● **Provided data**
————————
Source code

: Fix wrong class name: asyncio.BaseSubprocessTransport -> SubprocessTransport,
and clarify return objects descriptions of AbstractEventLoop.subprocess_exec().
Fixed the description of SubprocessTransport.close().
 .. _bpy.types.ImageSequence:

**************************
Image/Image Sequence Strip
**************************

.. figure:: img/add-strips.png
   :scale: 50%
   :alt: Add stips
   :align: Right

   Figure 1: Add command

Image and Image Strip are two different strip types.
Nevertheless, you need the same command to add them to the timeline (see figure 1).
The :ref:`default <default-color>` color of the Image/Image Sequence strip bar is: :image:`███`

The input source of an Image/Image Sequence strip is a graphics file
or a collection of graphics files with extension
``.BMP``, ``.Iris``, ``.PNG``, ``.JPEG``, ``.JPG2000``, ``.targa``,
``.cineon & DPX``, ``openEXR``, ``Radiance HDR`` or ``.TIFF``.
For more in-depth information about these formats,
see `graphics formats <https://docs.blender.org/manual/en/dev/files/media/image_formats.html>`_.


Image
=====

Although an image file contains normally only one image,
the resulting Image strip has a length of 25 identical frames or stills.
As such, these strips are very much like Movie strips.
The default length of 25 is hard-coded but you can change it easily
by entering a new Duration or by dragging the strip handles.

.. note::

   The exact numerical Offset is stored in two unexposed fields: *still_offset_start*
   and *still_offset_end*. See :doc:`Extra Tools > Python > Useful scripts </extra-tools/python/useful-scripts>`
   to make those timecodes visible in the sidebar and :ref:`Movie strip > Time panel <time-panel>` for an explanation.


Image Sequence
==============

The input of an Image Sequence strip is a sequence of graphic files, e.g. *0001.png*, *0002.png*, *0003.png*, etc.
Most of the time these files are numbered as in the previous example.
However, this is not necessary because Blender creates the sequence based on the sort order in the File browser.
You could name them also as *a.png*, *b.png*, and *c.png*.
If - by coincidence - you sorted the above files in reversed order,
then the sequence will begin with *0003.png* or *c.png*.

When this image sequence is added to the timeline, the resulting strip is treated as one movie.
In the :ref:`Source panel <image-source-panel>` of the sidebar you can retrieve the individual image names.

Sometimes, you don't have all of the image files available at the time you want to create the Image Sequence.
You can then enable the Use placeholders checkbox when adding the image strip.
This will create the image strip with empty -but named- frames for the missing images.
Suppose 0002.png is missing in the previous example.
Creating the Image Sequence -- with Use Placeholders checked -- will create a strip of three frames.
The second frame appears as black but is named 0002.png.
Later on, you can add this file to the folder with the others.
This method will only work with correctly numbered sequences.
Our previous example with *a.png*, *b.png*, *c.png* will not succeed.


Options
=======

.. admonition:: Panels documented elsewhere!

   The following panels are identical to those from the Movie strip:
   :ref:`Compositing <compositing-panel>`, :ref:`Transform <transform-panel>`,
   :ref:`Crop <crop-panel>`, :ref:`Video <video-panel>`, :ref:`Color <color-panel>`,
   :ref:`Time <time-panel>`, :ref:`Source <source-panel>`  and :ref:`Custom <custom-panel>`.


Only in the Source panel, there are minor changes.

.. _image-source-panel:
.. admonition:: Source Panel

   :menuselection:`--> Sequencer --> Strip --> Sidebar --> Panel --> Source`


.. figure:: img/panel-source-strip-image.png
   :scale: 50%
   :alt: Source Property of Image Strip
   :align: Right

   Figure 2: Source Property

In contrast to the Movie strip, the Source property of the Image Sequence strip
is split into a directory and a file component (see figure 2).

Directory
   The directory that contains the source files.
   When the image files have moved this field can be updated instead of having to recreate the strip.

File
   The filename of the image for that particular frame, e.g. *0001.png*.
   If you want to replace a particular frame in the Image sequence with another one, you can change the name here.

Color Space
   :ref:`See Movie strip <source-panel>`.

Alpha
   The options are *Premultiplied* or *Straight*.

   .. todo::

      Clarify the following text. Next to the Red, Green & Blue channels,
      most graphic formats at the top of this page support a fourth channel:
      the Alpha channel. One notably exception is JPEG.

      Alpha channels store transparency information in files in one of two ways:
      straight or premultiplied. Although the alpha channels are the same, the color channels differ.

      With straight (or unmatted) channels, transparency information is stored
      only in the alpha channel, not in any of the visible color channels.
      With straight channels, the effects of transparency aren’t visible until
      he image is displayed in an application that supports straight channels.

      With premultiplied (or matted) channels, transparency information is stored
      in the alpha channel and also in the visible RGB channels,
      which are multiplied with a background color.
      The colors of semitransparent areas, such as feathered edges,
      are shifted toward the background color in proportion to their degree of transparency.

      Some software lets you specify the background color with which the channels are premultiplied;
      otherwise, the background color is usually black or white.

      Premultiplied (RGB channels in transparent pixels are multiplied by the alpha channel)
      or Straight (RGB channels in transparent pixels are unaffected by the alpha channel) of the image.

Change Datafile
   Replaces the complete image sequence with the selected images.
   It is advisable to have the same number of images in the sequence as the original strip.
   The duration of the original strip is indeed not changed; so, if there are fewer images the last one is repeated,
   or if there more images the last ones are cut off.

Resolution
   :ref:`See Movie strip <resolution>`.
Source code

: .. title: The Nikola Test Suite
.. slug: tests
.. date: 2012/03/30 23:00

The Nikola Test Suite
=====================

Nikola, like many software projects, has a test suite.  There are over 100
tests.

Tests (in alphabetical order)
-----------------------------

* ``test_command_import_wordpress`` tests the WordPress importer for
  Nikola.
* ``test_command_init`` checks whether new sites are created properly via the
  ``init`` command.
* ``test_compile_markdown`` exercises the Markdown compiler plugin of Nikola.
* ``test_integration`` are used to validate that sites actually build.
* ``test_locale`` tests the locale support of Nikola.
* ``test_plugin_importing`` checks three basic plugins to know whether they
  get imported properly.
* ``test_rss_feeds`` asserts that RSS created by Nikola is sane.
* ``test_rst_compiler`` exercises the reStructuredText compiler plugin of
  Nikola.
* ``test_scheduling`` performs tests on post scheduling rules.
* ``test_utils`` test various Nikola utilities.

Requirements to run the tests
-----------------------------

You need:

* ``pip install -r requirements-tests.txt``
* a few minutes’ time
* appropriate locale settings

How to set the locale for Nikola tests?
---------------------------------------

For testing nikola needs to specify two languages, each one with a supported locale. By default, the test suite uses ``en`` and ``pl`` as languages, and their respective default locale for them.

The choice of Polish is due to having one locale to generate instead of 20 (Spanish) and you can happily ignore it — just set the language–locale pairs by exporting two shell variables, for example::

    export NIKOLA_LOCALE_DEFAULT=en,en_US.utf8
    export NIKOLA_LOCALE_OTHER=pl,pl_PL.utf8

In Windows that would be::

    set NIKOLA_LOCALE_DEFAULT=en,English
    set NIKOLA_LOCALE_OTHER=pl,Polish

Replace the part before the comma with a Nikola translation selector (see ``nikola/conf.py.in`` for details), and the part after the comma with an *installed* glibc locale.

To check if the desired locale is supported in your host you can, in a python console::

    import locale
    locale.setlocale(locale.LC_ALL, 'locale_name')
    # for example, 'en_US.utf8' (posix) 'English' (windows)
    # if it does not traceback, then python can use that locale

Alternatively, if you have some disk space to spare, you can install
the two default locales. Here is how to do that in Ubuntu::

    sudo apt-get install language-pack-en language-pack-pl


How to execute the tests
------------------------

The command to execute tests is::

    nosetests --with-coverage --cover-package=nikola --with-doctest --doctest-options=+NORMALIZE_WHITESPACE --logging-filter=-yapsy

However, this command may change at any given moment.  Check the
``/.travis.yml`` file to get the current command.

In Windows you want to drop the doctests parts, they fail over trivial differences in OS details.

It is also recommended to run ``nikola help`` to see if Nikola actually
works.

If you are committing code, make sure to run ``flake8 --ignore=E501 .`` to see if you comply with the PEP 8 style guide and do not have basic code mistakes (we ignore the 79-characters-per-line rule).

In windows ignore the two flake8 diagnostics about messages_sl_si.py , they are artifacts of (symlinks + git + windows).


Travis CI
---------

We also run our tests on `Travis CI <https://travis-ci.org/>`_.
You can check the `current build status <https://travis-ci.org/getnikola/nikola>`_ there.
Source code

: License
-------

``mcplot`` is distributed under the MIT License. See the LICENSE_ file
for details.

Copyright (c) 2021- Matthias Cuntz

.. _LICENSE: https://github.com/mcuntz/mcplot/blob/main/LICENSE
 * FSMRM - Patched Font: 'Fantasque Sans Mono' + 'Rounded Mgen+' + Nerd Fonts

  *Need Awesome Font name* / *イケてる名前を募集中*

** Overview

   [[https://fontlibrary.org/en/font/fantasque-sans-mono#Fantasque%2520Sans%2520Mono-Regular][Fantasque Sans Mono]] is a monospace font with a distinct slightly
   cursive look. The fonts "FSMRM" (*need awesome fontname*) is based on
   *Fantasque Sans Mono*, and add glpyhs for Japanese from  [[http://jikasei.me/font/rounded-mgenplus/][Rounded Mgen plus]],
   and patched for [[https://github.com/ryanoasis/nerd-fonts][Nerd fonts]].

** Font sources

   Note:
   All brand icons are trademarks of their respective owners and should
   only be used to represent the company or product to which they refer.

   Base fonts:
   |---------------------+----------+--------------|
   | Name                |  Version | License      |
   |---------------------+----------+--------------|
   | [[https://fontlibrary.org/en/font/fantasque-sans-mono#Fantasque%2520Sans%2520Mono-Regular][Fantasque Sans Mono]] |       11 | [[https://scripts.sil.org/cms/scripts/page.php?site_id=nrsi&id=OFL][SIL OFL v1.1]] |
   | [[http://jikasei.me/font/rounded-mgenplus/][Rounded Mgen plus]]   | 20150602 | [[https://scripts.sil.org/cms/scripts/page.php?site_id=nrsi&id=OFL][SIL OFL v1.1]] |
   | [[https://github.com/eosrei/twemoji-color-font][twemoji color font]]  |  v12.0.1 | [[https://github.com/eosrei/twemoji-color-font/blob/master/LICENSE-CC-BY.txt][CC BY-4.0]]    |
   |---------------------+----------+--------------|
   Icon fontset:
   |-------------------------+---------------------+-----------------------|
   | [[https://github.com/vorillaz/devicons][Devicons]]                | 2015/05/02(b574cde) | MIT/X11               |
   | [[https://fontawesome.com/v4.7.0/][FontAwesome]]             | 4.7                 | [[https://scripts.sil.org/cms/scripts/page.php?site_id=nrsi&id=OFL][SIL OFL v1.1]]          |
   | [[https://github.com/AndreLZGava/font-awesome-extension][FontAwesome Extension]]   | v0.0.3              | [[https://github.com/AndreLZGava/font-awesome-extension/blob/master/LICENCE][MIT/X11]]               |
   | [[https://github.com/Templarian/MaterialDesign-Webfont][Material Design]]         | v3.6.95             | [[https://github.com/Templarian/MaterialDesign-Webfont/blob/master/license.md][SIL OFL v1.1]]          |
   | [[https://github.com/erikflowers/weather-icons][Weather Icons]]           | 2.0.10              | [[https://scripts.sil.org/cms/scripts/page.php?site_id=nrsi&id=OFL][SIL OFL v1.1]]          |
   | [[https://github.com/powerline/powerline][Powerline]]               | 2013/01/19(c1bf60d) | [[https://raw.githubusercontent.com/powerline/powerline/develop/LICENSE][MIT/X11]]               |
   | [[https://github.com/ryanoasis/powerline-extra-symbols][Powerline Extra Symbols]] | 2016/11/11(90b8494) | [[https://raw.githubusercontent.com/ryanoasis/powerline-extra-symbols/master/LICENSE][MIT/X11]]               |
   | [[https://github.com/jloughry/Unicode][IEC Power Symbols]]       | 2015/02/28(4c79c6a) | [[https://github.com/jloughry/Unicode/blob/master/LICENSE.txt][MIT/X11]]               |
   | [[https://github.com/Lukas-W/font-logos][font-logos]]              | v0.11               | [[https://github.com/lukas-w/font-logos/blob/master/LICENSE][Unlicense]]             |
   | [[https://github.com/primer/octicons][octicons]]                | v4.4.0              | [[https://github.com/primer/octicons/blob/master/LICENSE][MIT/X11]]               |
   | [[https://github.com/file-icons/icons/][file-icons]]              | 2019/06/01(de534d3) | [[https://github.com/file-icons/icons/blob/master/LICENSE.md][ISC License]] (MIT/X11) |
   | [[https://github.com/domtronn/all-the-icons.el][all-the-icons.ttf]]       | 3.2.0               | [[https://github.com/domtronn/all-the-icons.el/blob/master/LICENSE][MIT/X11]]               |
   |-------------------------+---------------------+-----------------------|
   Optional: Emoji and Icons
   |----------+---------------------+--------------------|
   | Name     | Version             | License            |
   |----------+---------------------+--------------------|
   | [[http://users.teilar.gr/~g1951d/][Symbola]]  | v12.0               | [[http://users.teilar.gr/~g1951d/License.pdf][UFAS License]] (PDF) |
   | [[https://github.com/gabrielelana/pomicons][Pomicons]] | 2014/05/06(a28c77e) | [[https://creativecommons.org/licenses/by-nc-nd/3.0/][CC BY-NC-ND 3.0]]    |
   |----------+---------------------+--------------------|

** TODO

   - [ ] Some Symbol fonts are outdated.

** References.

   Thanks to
————————
● **Exercise brief**
Only the number is wanted: how many lines in the data include the string "Polish"?

● **Response to the task**
2